Ian McKellen and Milo Parker in Mr. Holmes

The main draw of any Sherlock Holmes story is the personality of the detective himself. Holmes is candy for actors, and the draw of Mr. Holmes is the prospect of watching Ian McKellen play the great detective. It's a dual role in this film: Playing Holmes at the peak of his powers in the past and as a feeble old man in the movie's present tense. McKellen is a splendid Holmes in both roles, and really shines in scenes that puncture the arrogance that's part of the Holmes mystique. The best scene in the movie--one broken up across multiple flashbacks--finds the detective sitting on a park bench and verbally fencing with the woman he's been hired to follow during his last case. Holmes's arrogance in this scene covers a complete misunderstanding of human nature. It haunts him for the rest of his days. The film is less sure-footed when it takes Holmes to the irradiated wasteland of Hiroshima to find the prickly ash. There's an overwhelming horror lurking in these scenes that the film chooses to skip over, much to its detriment. Although Holmes's trip to Japan is key to the film's ideas of redemption, the episodes set there are the least interesting parts of the film. The structure of the film, built on multiple flashbacks, sometimes tends to blunt the power of McKellen's performance, which is a flaw in a film that relies on that performance. Its formal qualities as film are upscale BBC, which means that as an aesthetic object, Mr. Holmes is very respectable, attractively mounted, and cinematically conservative. This isn't a film where the filmmaking intrudes (both current television series based on Holmes are more formally adventurous). Whether or not that's a fault is a matter of perspective, I suppose. The film compensates with other pleasures, after all.

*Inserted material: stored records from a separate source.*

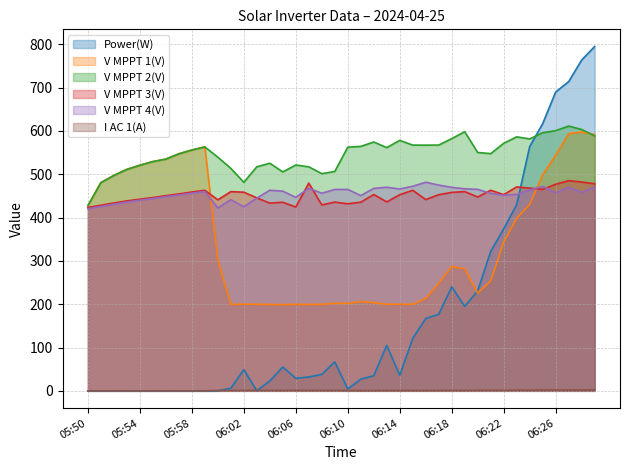

What is the maximum value shown in the chart?

795.0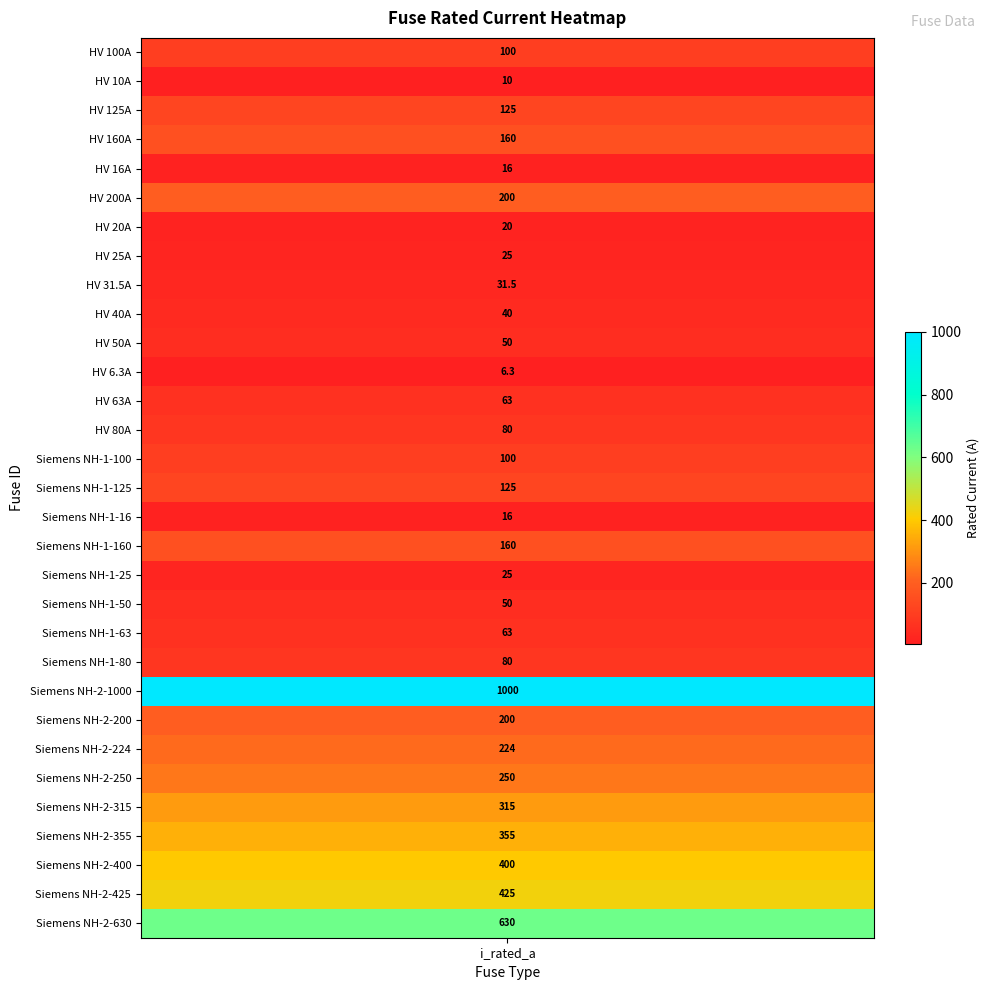

Reading left to right, what are all the values shown in this chart?

HV 100A=100.0	HV 10A=10.0	HV 125A=125.0	HV 160A=160.0	HV 16A=16.0	HV 200A=200.0	HV 20A=20.0	HV 25A=25.0	HV 31.5A=31.5	HV 40A=40.0	HV 50A=50.0	HV 6.3A=6.3	HV 63A=63.0	HV 80A=80.0	Siemens NH-1-100=100.0	Siemens NH-1-125=125.0	Siemens NH-1-16=16.0	Siemens NH-1-160=160.0	Siemens NH-1-25=25.0	Siemens NH-1-50=50.0	Siemens NH-1-63=63.0	Siemens NH-1-80=80.0	Siemens NH-2-1000=1000.0	Siemens NH-2-200=200.0	Siemens NH-2-224=224.0	Siemens NH-2-250=250.0	Siemens NH-2-315=315.0	Siemens NH-2-355=355.0	Siemens NH-2-400=400.0	Siemens NH-2-425=425.0	Siemens NH-2-630=630.0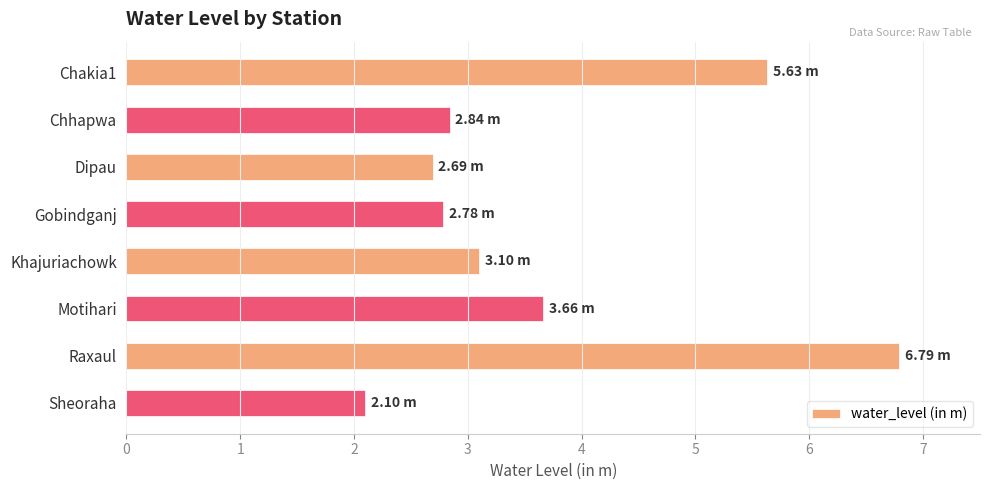

What is the ratio of the value at Gobindganj to the value at Motihari?

0.8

Ian McKellen and Laura Linney in Mr. Holmes

The core of Mr. Holmes is the relationship between Holmes and Roger Munro. Roger is played by Milo Parker, and is one of those uncanny child performances that seem not to have existed during the 20th century. Roger acts as Watson in this film, as Holmes's foil. He's a bright kid, brighter than his mother knows what to do with, and whose curiosity leads him into Holmes's past. He takes the detective with him. "Remarkable children are often born to unremarkable parents," Holmes quips at one point, deeply wounding Mrs. Munro, who already doesn't much like him. Laura Linney is superior in the role, playing unglamorous and dowdy and haunted by the War. In her own way, she's the equal attraction of the film to McKellen. She's one of the best actors in cinema, even if she is often poorly used by her directors. Her performance at the climax of this film is testament to that.

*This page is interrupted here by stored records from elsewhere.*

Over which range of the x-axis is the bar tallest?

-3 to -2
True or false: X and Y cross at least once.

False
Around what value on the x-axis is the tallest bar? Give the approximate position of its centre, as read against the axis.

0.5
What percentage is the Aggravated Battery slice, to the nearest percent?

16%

Hattie Morahan and Ian McKellen in Mr. Holmes

Mr. Holmes is ultimately a deconstruction. There's a key to its ultimate aims in a scene where Holmes goes to see one of the filmed versions of his adventures--based on the very case that haunts him, as it so happens. In the film, there's a doubling of scenes we've already seen in Holmes's memory, converted to "penny dreadful pantomime." Holmes, in the in-film movie, is played by Nicholas Rowe, who played Young Sherlock Holmes once upon a time. It's a post-modern touch. The movie is nothing if not shrewdly self-aware. The difference between the inhuman paragon of the movies and the very human, very frail Holmes of this film's imaginings is stark. McKellen's Holmes is lonely, haunted, and alienated, terrified by his impending death, worried that he's gotten his entire life wrong. This Holmes makes drastic mistakes. In spite of this, he's still very much the great detective of Doyle's imaginings, and the film doesn't cheat an audience who expect to find that ideal of Holmes. There is a mystery--several mysteries, as it so happens--and Holmes deduces their solutions in the end, at least on the surface. Holmes never was one to probe the mysteries of the human heart, let alone his own heart, so adding that kind of introspection to the character and to the stock elements of his mysteries deepens the experience of watching him.